The goal of this project was to put in practice all the theoretical and pratical knowledge gained in the Data Visualisation Course of my Data Science and Engineering master.
This visualisation gives important insights to the user about Data Professionals and their background, activities they perform, education level, income, programming languages they use. It is composed by 4 idioms: parallel set, radio chart, individual plot with counts and finally a heatmap.
This visualisation gives answers to a variaty of questions about data professionals and what they are made of. An user can ask a simple question such as "Which are the education levels that guarantee the highest incomes", and for answering this question the user only need to visualise one idiom, the individual plot with counts, and take their conclusions. More complex questions can be asked and answered by analizing different idioms for the same question. This is possible through interaction between idioms.
The visualisation was developed using D3.js, a powerfull tool for developing customize visualisations using javascript. For the styling was used Bootstrap, a css framework.
The next figure shows the layout of the visualisation.
top row, left idiom - Parallel set that gives information about the different roles of the data professionals and the programming languages they use. By clicking at the elements (roles, programming languages and bars) it interacts with the other idioms and filters the data.
top row, right idiom - Radar chart that gives information about the activities perform by data professionals.
bottom row, left idiom - Individual plot with counts that gives information about the education level of these data professionals and the income they earn.

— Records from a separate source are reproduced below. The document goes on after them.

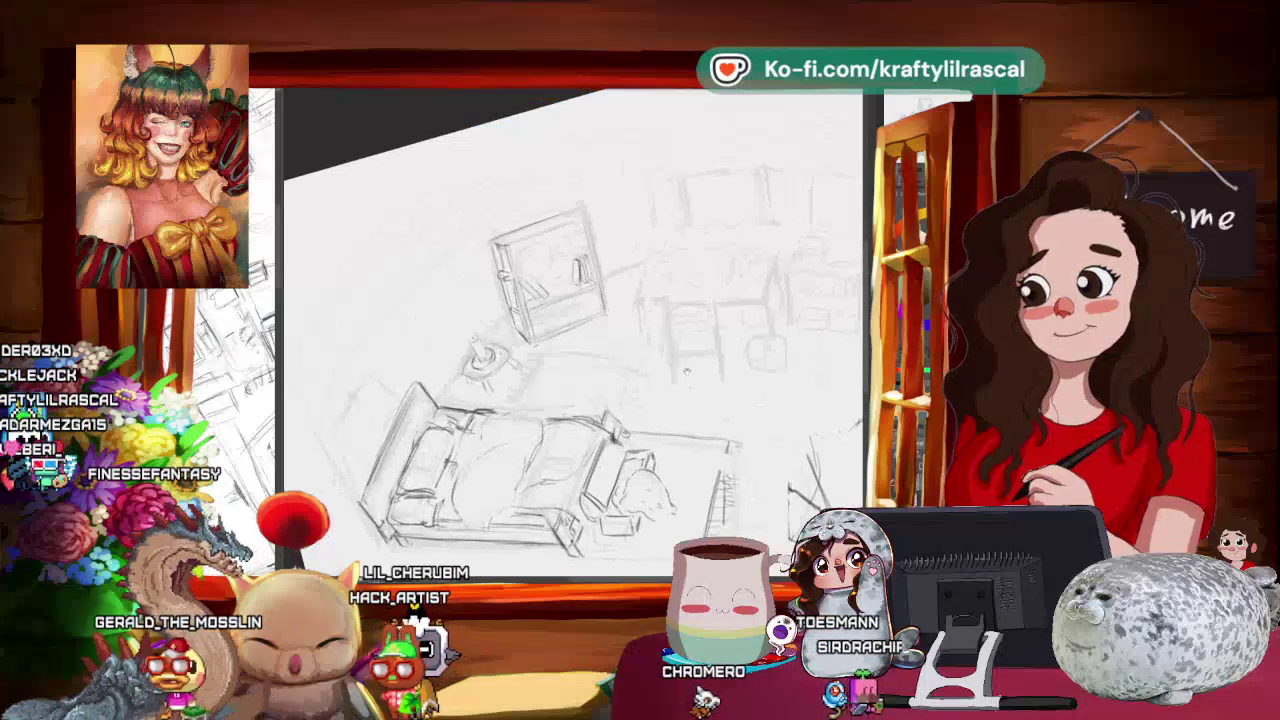
pyautogui.scroll(2, 605, 362)
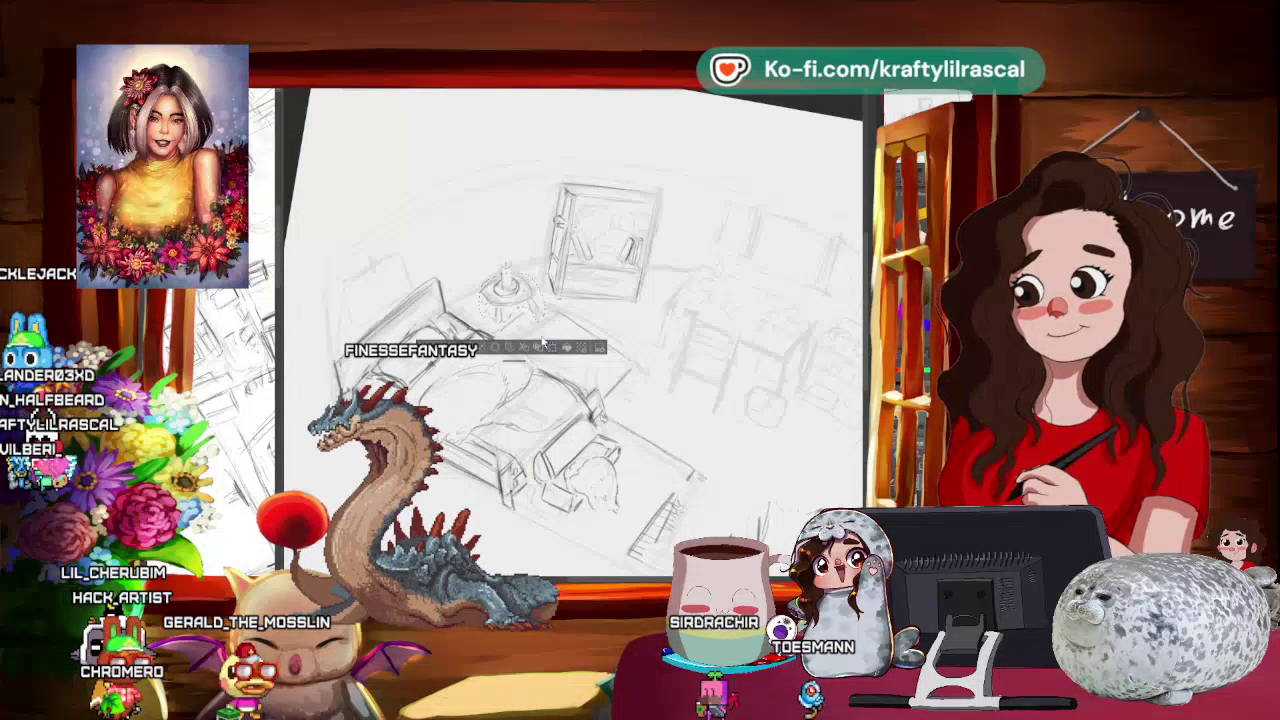
pyautogui.click(543, 346)
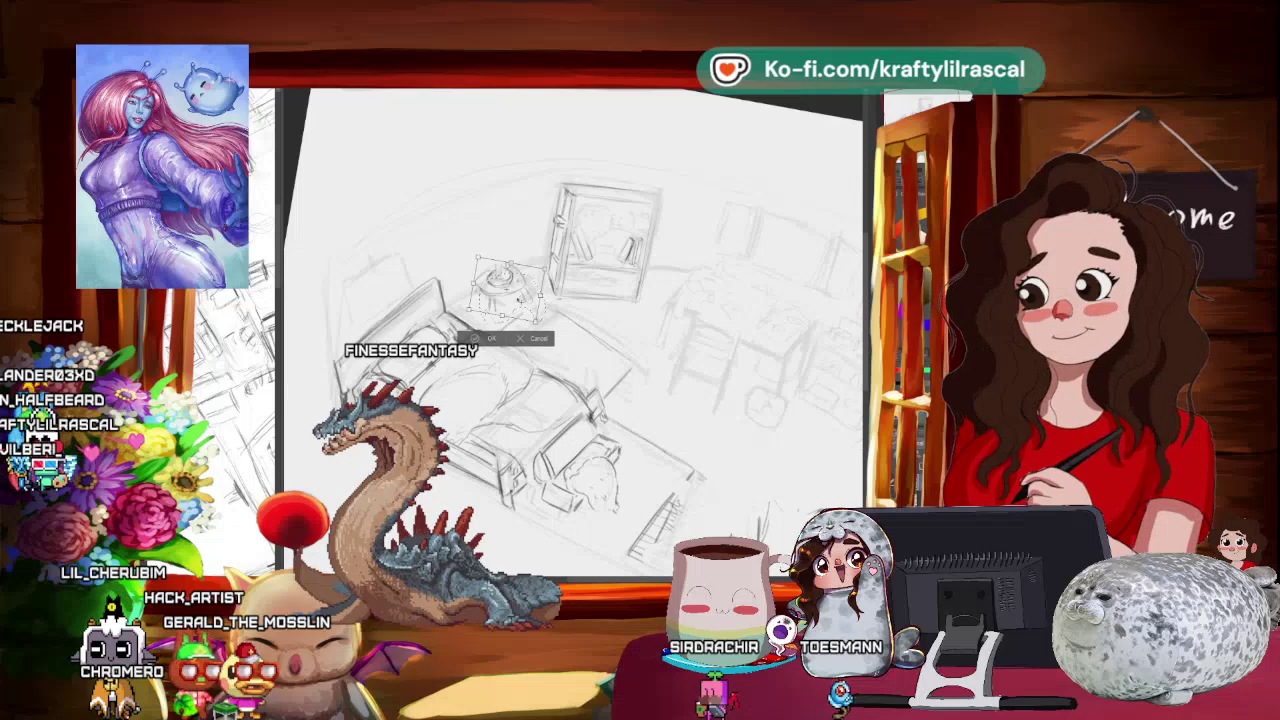
# - Freehand-select part of the bed, turning the view so the bed sits upright
pyautogui.moveTo(570, 340); pyautogui.dragTo(680, 310)
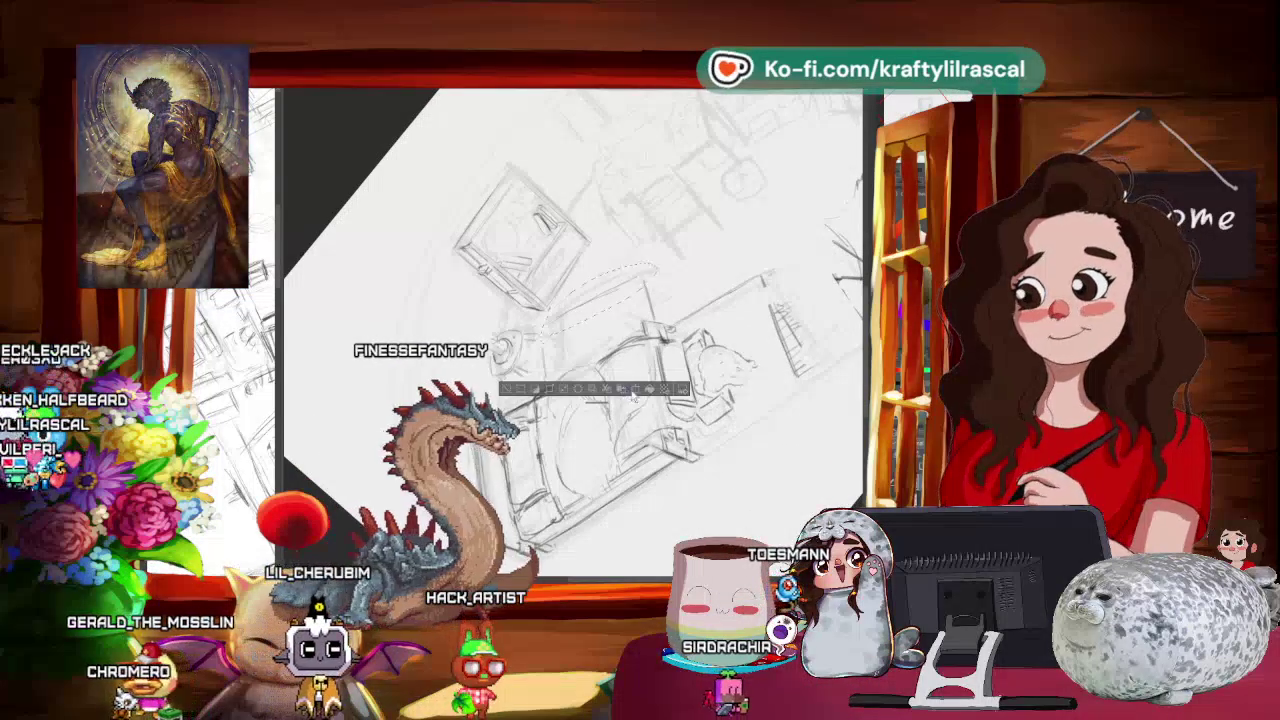
pyautogui.moveTo(614, 248); pyautogui.dragTo(600, 335)
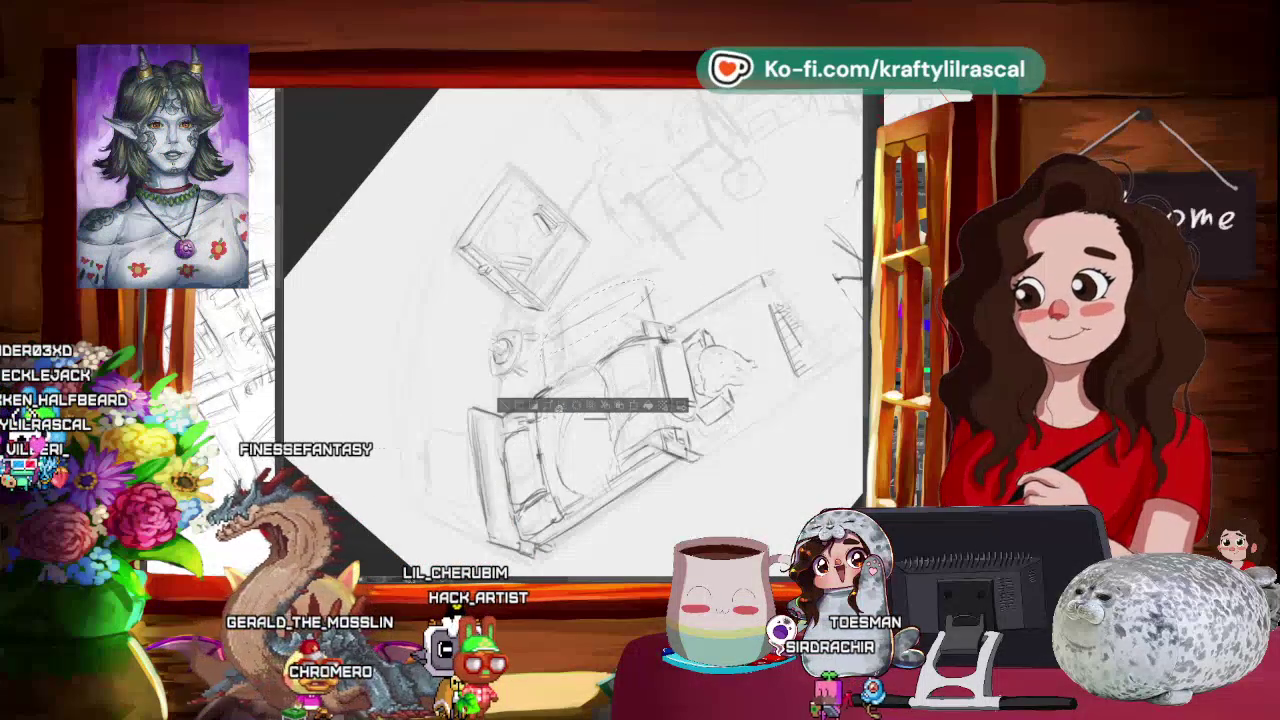
pyautogui.moveTo(700, 250); pyautogui.dragTo(720, 380)
pyautogui.moveTo(570, 330); pyautogui.dragTo(550, 290)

Clicking in the education level filters the data in all the idioms showing data that corresponds to the selected education level
bottom row, right idiom - Heatmap that gives information about the data professional roles and how they are distributed in company sizes. Selecting a specific role will filter the data and change all the idioms.
The next figure shows the changes in the idioms after selecting a role in the last idioms (bottom, right)
The dataset was obtained from a Kaggle Contest - "2020 Kaggle Machine Learning & Data Science Survey". Before start building the visualisation, first the data was cleaned and pre-processed to only use data that was relevant for the purpose of this visualisation. Irrelevant items were removed and irrelevant attributes were dropped.